§ **WORK REQUIRED**
In the listing beneath this line, copy exactly the lines starting with the one containing "Peter R. Lovely, Sr" and going on through the one containing "24: 0.01 -> 0".

§ **RECORDS SUPPLIED**
=== Section Start ===

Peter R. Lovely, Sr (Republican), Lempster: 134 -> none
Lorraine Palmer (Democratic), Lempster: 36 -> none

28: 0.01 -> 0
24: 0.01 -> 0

=== Section End ===
=== Section Start ===

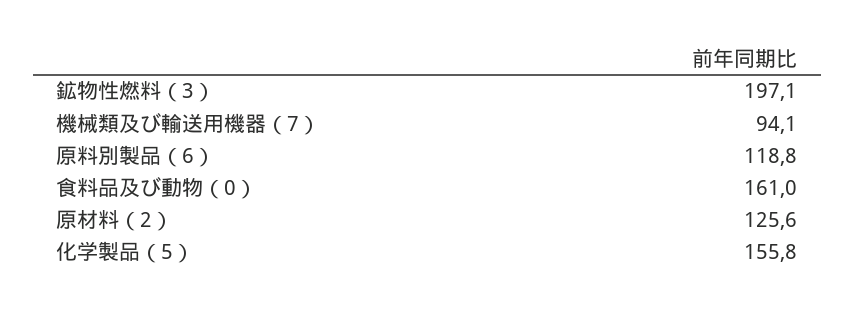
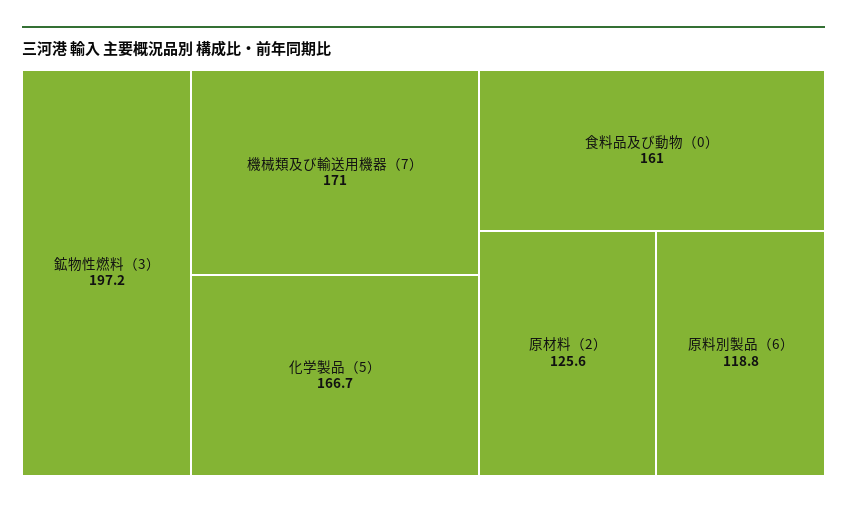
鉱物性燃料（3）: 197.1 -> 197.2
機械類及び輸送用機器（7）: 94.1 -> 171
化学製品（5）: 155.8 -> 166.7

=== Section End ===

§ **ANSWER FOR THIS EXERCISE**
Peter R. Lovely, Sr (Republican), Lempster: 134 -> none
Lorraine Palmer (Democratic), Lempster: 36 -> none

28: 0.01 -> 0
24: 0.01 -> 0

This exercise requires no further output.